XXII
DOMINGO ORDINARIO
(Eclesiástico
3:19-21.30-31; Hebreos 12:18-19.22-24; Lucas 14:1.7-14)
Parece que
Jesús siempre está en camino en el Evangelio según san Lucas. No se queda mucho
tiempo en un mismo lugar. Sin embargo, enseña constantemente. Desde que
emprendió la marcha hacia Jerusalén, Jesús instruye a sus seguidores mientras
camina. Es como si no quisiera perder ni una sola oportunidad de formar a sus
discípulos antes de llegar a su destino. La lectura de Lucas de hoy es típica:
dice que “Jesús fue a comer en casa de un fariseo”. Allí Jesús dará
enseñanzas sobre la etiqueta del Reino de Dios.
Antes de
examinar esta etiqueta, recordemos las lecciones de Jesús en los evangelios
dominicales recientes. Cuando se encaminó hacia Jerusalén, dijo a sus
discípulos que su misión era tan urgente que no había tiempo ni para enterrar a
sus padres. El domingo siguiente les instruyó a viajar ligeros de equipaje
porque había mucho territorio que cubrir. Después enfatizó la necesidad de amar
a los enemigos con la parábola del Buen Samaritano y la prioridad de escuchar y
meditar sus palabras en la visita a la casa de Marta y María. En los últimos
domingos Jesús enseñó cómo orar, la necesidad de evitar la avaricia, la
importancia de prepararse para su regreso, y el no temer a la división
inevitable que resultaría de su misión. En resumen, Jesús quiere que sus discípulos
—entre los que nos contamos nosotros— sean personas reflexivas en su relación
con él y comprometidos en servicio a los demás.
La etiqueta
nos ayuda a relacionarnos con los demás. Son reglas de conducta para no
molestar a nadie, especialmente a nuestros bienhechores. El evangelio de hoy
nos da dos principios de etiqueta que agradan a Dios en la búsqueda de su
Reino. El primero tiene que ver con cómo pensamos en nuestros semejantes. No
deberíamos considerarnos superiores a nadie. El discípulo de Jesús escogerá el
último lugar en los banquetes para mostrar deferencia hacia los demás. Pero
esto no debe convertirse en una estrategia para ser promovidos luego a un mejor
puesto cuando llegue el anfitrión. Ese tipo de cálculo merecería la ira y no la
bendición de Dios. Más bien, la deferencia ha de ser un reconocimiento de que
todos somos imágenes de Dios con un destino eterno.

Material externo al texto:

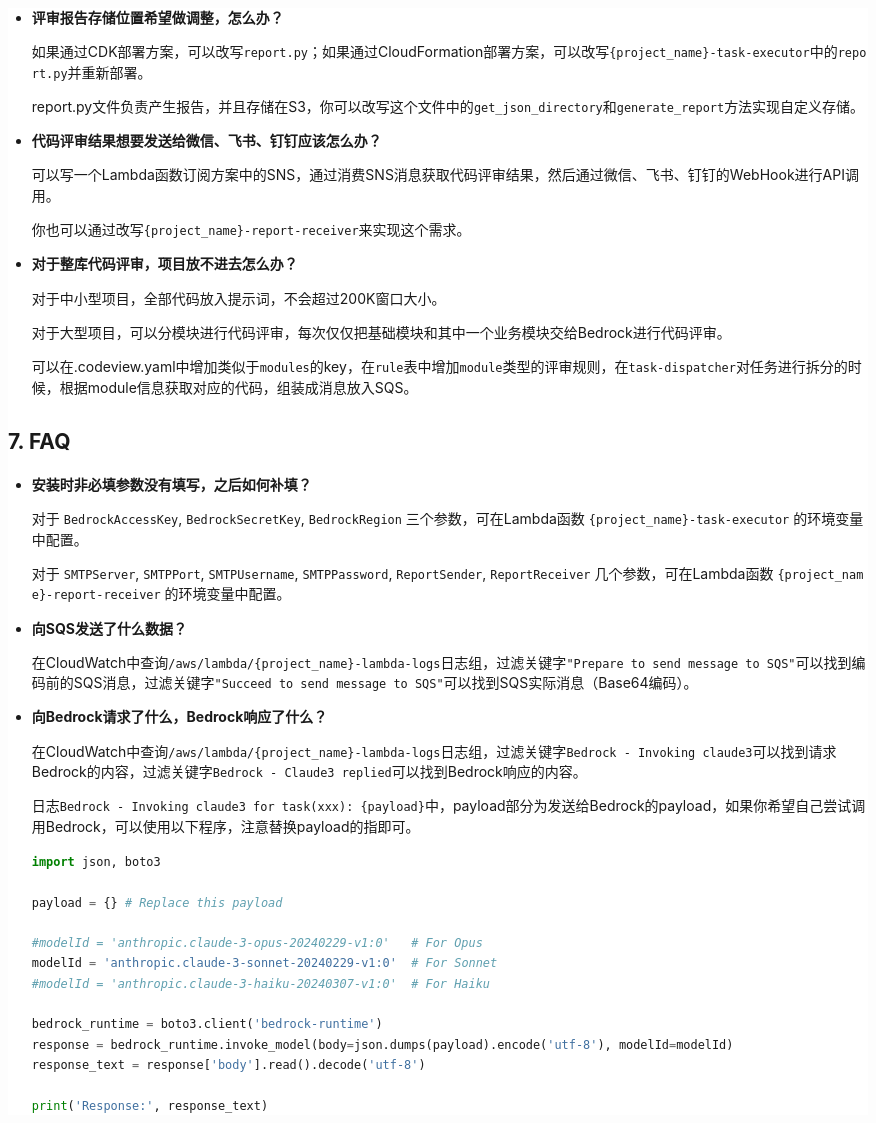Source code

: - **评审报告存储位置希望做调整，怎么办？**

	如果通过CDK部署方案，可以改写`report.py`；如果通过CloudFormation部署方案，可以改写`{project_name}-task-executor`中的`report.py`并重新部署。

	report.py文件负责产生报告，并且存储在S3，你可以改写这个文件中的`get_json_directory`和`generate_report`方法实现自定义存储。

- **代码评审结果想要发送给微信、飞书、钉钉应该怎么办？**

	可以写一个Lambda函数订阅方案中的SNS，通过消费SNS消息获取代码评审结果，然后通过微信、飞书、钉钉的WebHook进行API调用。

	你也可以通过改写`{project_name}-report-receiver`来实现这个需求。

- **对于整库代码评审，项目放不进去怎么办？**

	对于中小型项目，全部代码放入提示词，不会超过200K窗口大小。

	对于大型项目，可以分模块进行代码评审，每次仅仅把基础模块和其中一个业务模块交给Bedrock进行代码评审。

	可以在.codeview.yaml中增加类似于`modules`的key，在`rule`表中增加`module`类型的评审规则，在`task-dispatcher`对任务进行拆分的时候，根据module信息获取对应的代码，组装成消息放入SQS。

## 7. FAQ

- **安装时非必填参数没有填写，之后如何补填？**
	
	对于 `BedrockAccessKey`, `BedrockSecretKey`, `BedrockRegion` 三个参数，可在Lambda函数 `{project_name}-task-executor` 的环境变量中配置。
	
	对于 `SMTPServer`, `SMTPPort`, `SMTPUsername`, `SMTPPassword`, `ReportSender`, `ReportReceiver` 几个参数，可在Lambda函数 `{project_name}-report-receiver` 的环境变量中配置。

- **向SQS发送了什么数据？**

	在CloudWatch中查询`/aws/lambda/{project_name}-lambda-logs`日志组，过滤关键字`"Prepare to send message to SQS"`可以找到编码前的SQS消息，过滤关键字`"Succeed to send message to SQS"`可以找到SQS实际消息（Base64编码）。

- **向Bedrock请求了什么，Bedrock响应了什么？**

	在CloudWatch中查询`/aws/lambda/{project_name}-lambda-logs`日志组，过滤关键字`Bedrock - Invoking claude3`可以找到请求Bedrock的内容，过滤关键字`Bedrock - Claude3 replied`可以找到Bedrock响应的内容。

	日志`Bedrock - Invoking claude3 for task(xxx): {payload}`中，payload部分为发送给Bedrock的payload，如果你希望自己尝试调用Bedrock，可以使用以下程序，注意替换payload的指即可。

	```python
	import json, boto3

	payload = {} # Replace this payload

	#modelId = 'anthropic.claude-3-opus-20240229-v1:0'   # For Opus
	modelId = 'anthropic.claude-3-sonnet-20240229-v1:0'  # For Sonnet
	#modelId = 'anthropic.claude-3-haiku-20240307-v1:0'  # For Haiku

	bedrock_runtime = boto3.client('bedrock-runtime')
	response = bedrock_runtime.invoke_model(body=json.dumps(payload).encode('utf-8'), modelId=modelId)
	response_text = response['body'].read().decode('utf-8')

	print('Response:', response_text)
	```
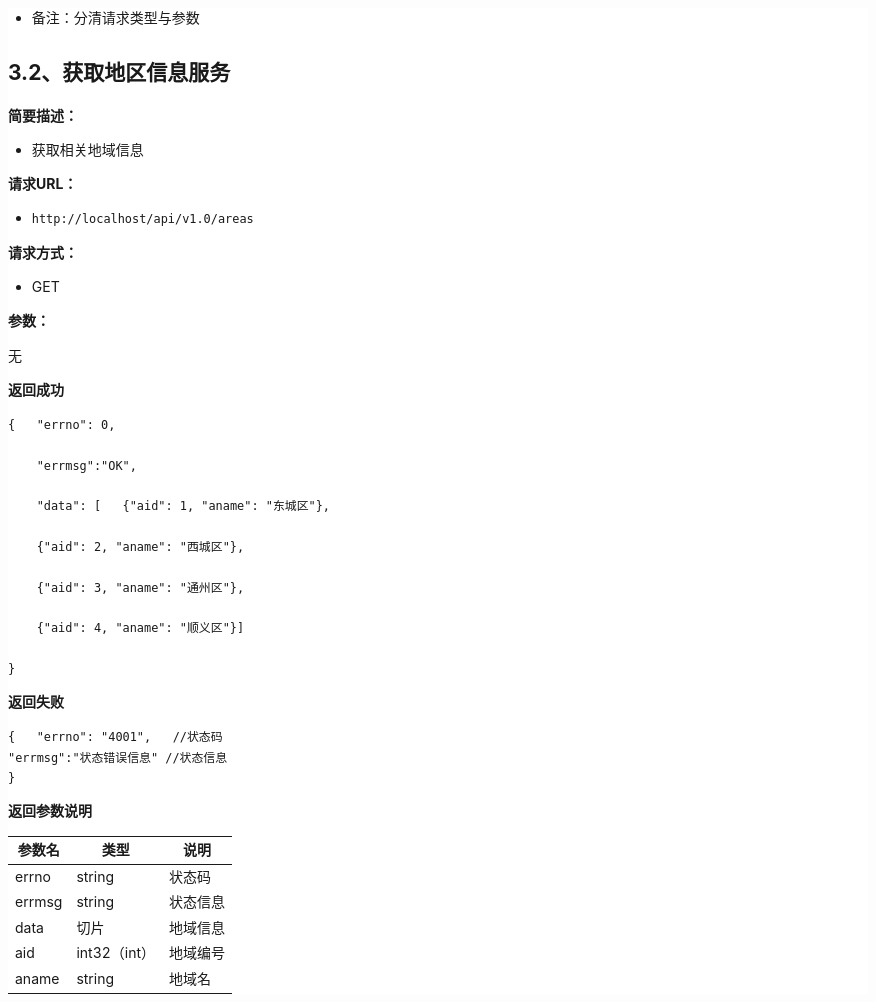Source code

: - 备注：分清请求类型与参数

## 3.2、获取地区信息服务

**简要描述：**

- 获取相关地域信息

**请求URL：** 

- `http://localhost/api/v1.0/areas`

**请求方式：**

- GET 

**参数：**

无

**返回成功**

```
{ 	"errno": 0,

	"errmsg":"OK",

	"data": [   {"aid": 1, "aname": "东城区"}, 

	{"aid": 2, "aname": "西城区"},

	{"aid": 3, "aname": "通州区"},

	{"aid": 4, "aname": "顺义区"}] 

}
```

**返回失败**

```
{   "errno": "4001",   //状态码  
"errmsg":"状态错误信息" //状态信息 
}
```

**返回参数说明**

| **参数名** | **类型**     | **说明** |
| ---------- | ------------ | -------- |
| errno      | string       | 状态码   |
| errmsg     | string       | 状态信息 |
| data       | 切片         | 地域信息 |
| aid        | int32（int） | 地域编号 |
| aname      | string       | 地域名   |
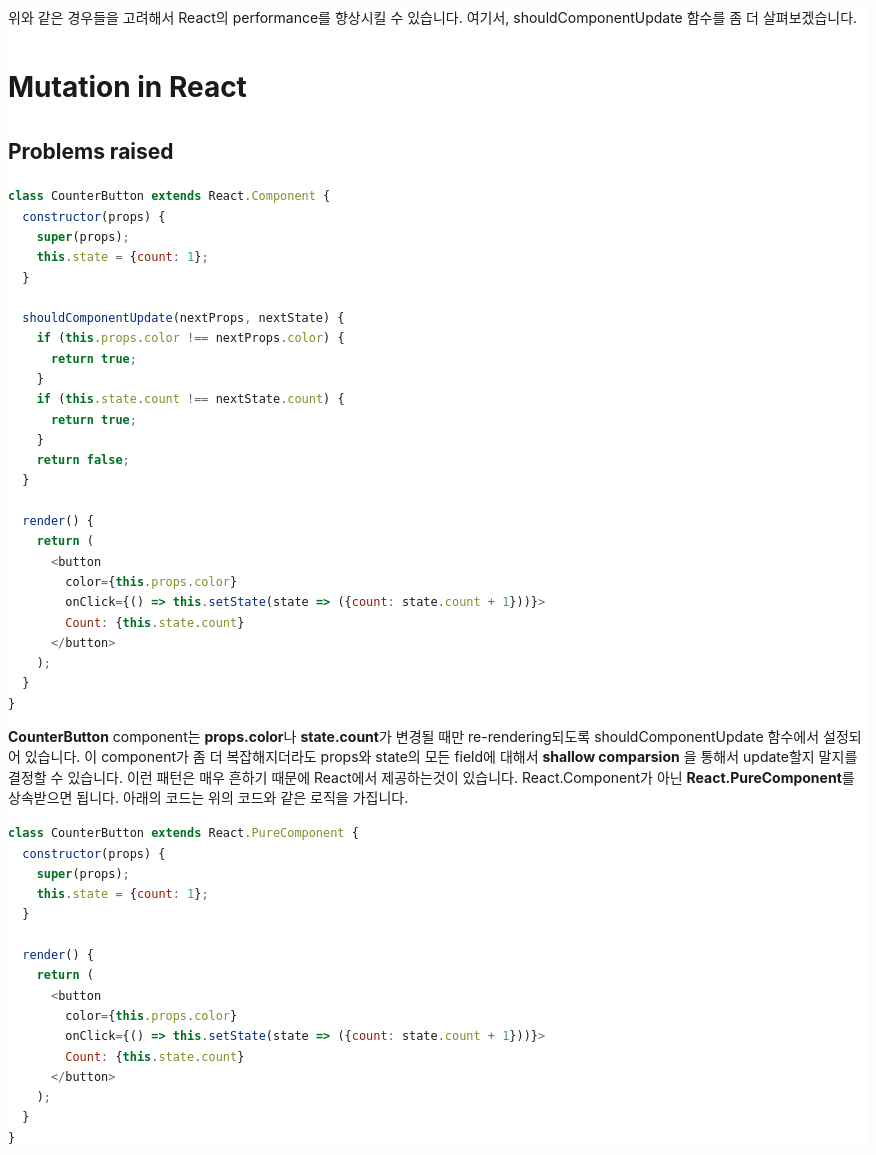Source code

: 위와 같은 경우들을 고려해서 React의 performance를 향상시킬 수 있습니다. 여기서, shouldComponentUpdate 함수를 좀 더 살펴보겠습니다.

# Mutation in React

## Problems raised

```js
class CounterButton extends React.Component {
  constructor(props) {
    super(props);
    this.state = {count: 1};
  }

  shouldComponentUpdate(nextProps, nextState) {
    if (this.props.color !== nextProps.color) {
      return true;
    }
    if (this.state.count !== nextState.count) {
      return true;
    }
    return false;
  }

  render() {
    return (
      <button
        color={this.props.color}
        onClick={() => this.setState(state => ({count: state.count + 1}))}>
        Count: {this.state.count}
      </button>
    );
  }
}
```

**CounterButton** component는 **props.color**나 **state.count**가 변경될 때만 re-rendering되도록 shouldComponentUpdate 함수에서 설정되어 있습니다. 이 component가 좀 더 복잡해지더라도 props와 state의 모든 field에 대해서 __shallow comparsion__ 을 통해서 update할지 말지를 결정할 수 있습니다. 이런 패턴은 매우 흔하기 때문에 React에서 제공하는것이 있습니다. React.Component가 아닌 **React.PureComponent**를 상속받으면 됩니다. 아래의 코드는 위의 코드와 같은 로직을 가집니다.

```js
class CounterButton extends React.PureComponent {
  constructor(props) {
    super(props);
    this.state = {count: 1};
  }

  render() {
    return (
      <button
        color={this.props.color}
        onClick={() => this.setState(state => ({count: state.count + 1}))}>
        Count: {this.state.count}
      </button>
    );
  }
}
```

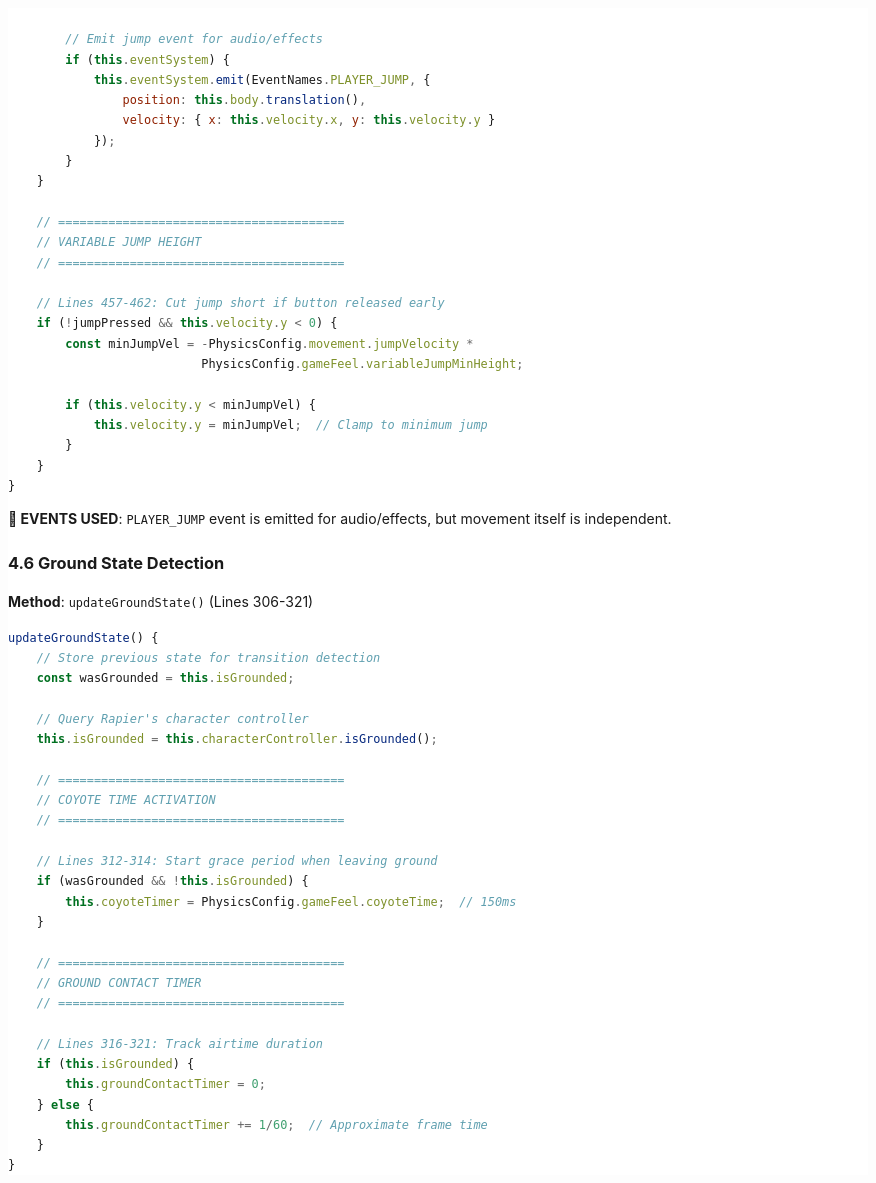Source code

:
 ```javascript

        // Emit jump event for audio/effects
        if (this.eventSystem) {
            this.eventSystem.emit(EventNames.PLAYER_JUMP, {
                position: this.body.translation(),
                velocity: { x: this.velocity.x, y: this.velocity.y }
            });
        }
    }

    // ========================================
    // VARIABLE JUMP HEIGHT
    // ========================================

    // Lines 457-462: Cut jump short if button released early
    if (!jumpPressed && this.velocity.y < 0) {
        const minJumpVel = -PhysicsConfig.movement.jumpVelocity *
                           PhysicsConfig.gameFeel.variableJumpMinHeight;

        if (this.velocity.y < minJumpVel) {
            this.velocity.y = minJumpVel;  // Clamp to minimum jump
        }
    }
}
```

**🔴 EVENTS USED**: `PLAYER_JUMP` event is emitted for audio/effects, but movement itself is independent.

### 4.6 Ground State Detection

**Method**: `updateGroundState()` (Lines 306-321)

```javascript
updateGroundState() {
    // Store previous state for transition detection
    const wasGrounded = this.isGrounded;

    // Query Rapier's character controller
    this.isGrounded = this.characterController.isGrounded();

    // ========================================
    // COYOTE TIME ACTIVATION
    // ========================================

    // Lines 312-314: Start grace period when leaving ground
    if (wasGrounded && !this.isGrounded) {
        this.coyoteTimer = PhysicsConfig.gameFeel.coyoteTime;  // 150ms
    }

    // ========================================
    // GROUND CONTACT TIMER
    // ========================================

    // Lines 316-321: Track airtime duration
    if (this.isGrounded) {
        this.groundContactTimer = 0;
    } else {
        this.groundContactTimer += 1/60;  // Approximate frame time
    }
}
```

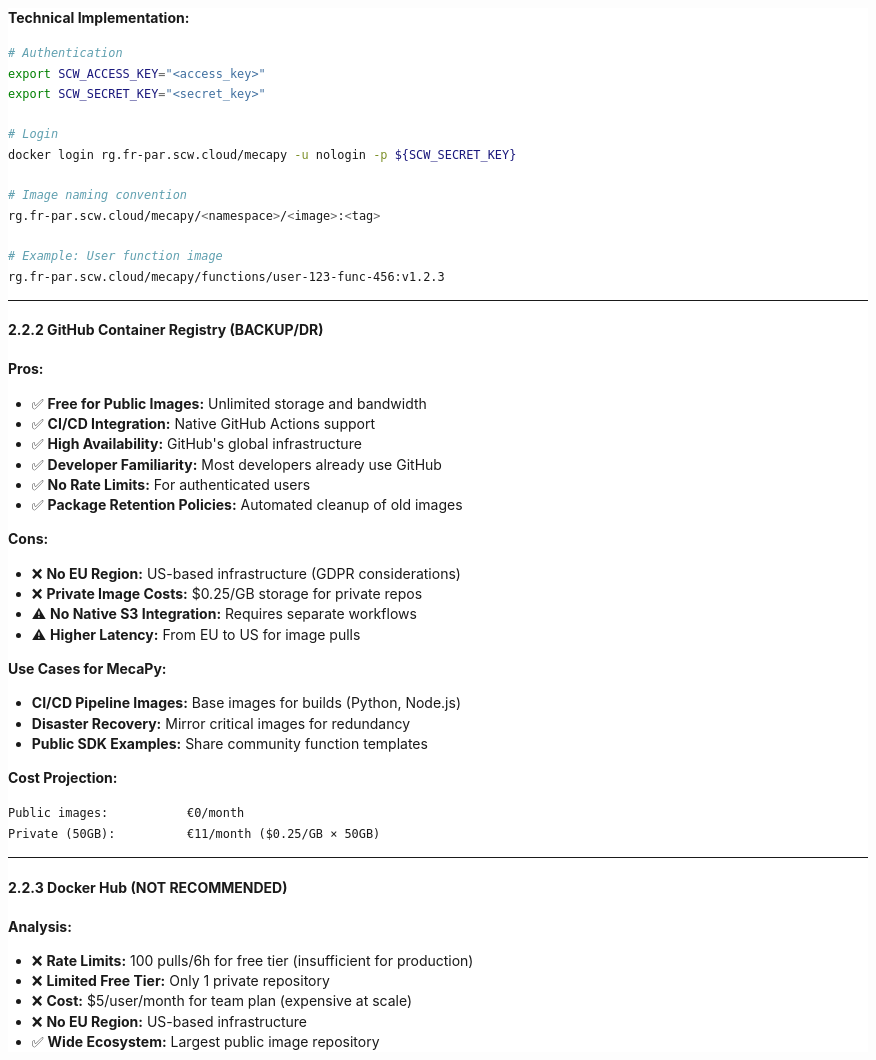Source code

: **Technical Implementation:**
```bash
# Authentication
export SCW_ACCESS_KEY="<access_key>"
export SCW_SECRET_KEY="<secret_key>"

# Login
docker login rg.fr-par.scw.cloud/mecapy -u nologin -p ${SCW_SECRET_KEY}

# Image naming convention
rg.fr-par.scw.cloud/mecapy/<namespace>/<image>:<tag>

# Example: User function image
rg.fr-par.scw.cloud/mecapy/functions/user-123-func-456:v1.2.3
```

---

#### 2.2.2 GitHub Container Registry (BACKUP/DR)

**Pros:**
- ✅ **Free for Public Images:** Unlimited storage and bandwidth
- ✅ **CI/CD Integration:** Native GitHub Actions support
- ✅ **High Availability:** GitHub's global infrastructure
- ✅ **Developer Familiarity:** Most developers already use GitHub
- ✅ **No Rate Limits:** For authenticated users
- ✅ **Package Retention Policies:** Automated cleanup of old images

**Cons:**
- ❌ **No EU Region:** US-based infrastructure (GDPR considerations)
- ❌ **Private Image Costs:** $0.25/GB storage for private repos
- ⚠️ **No Native S3 Integration:** Requires separate workflows
- ⚠️ **Higher Latency:** From EU to US for image pulls

**Use Cases for MecaPy:**
- **CI/CD Pipeline Images:** Base images for builds (Python, Node.js)
- **Disaster Recovery:** Mirror critical images for redundancy
- **Public SDK Examples:** Share community function templates

**Cost Projection:**
```
Public images:           €0/month
Private (50GB):          €11/month ($0.25/GB × 50GB)
```

---

#### 2.2.3 Docker Hub (NOT RECOMMENDED)

**Analysis:**
- ❌ **Rate Limits:** 100 pulls/6h for free tier (insufficient for production)
- ❌ **Limited Free Tier:** Only 1 private repository
- ❌ **Cost:** $5/user/month for team plan (expensive at scale)
- ❌ **No EU Region:** US-based infrastructure
- ✅ **Wide Ecosystem:** Largest public image repository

El segundo principio es que los seguidores de Jesús deben mirar más allá de sus amistades cuando dan una fiesta para invitar en cambio a los necesitados. En lugar de invitar a quienes pueden devolver la invitación, deberían acoger a los pobres, lisiados, cojos y ciegos. ¿Habla en serio Jesús? Sí y no. Es el lenguaje hiperbólico que él suele usar para enfatizar un punto. Cuando dice que “si tu ojo te hace caer en pecado, sácatelo…”, no habla literalmente sino figuradamente: debemos evitar la pornografía, por ejemplo. Cuando dice (como escucharemos en el texto original del evangelio del próximo domingo) que tenemos que “odiar” a nuestros padres y familias para ser sus discípulos, no significa que les demos la espalda, sino que pongamos a él como la prioridad número uno en nuestras vidas.
“Invita a
los pobres…” significa que pensemos primero en los necesitados antes de dar
fiestas a nuestros amigos. Algunos lo hacen destinando el diez por ciento de
sus ingresos a la caridad antes de gastar un peso en sí mismos. No es necesario
que los invitados sean en necesidad física. Un obispo tiene en su calendario
para el 25 de diciembre: “Comida con los sacerdotes”. Su intención es invitar a
los sacerdotes retirados y sin familia, aunque no son pobres, lisiados, cojos o
ciegos.
Jesús
seguirá instruyéndonos en el discipulado en los próximos domingos mientras
continúa en camino. Sin embargo, su enseñanza suprema vendrá cuando llegue a
Jerusalén y sea entregado en manos de sus adversarios. Entonces nos demostrará
el amor perfecto al extender sus brazos en la cruz.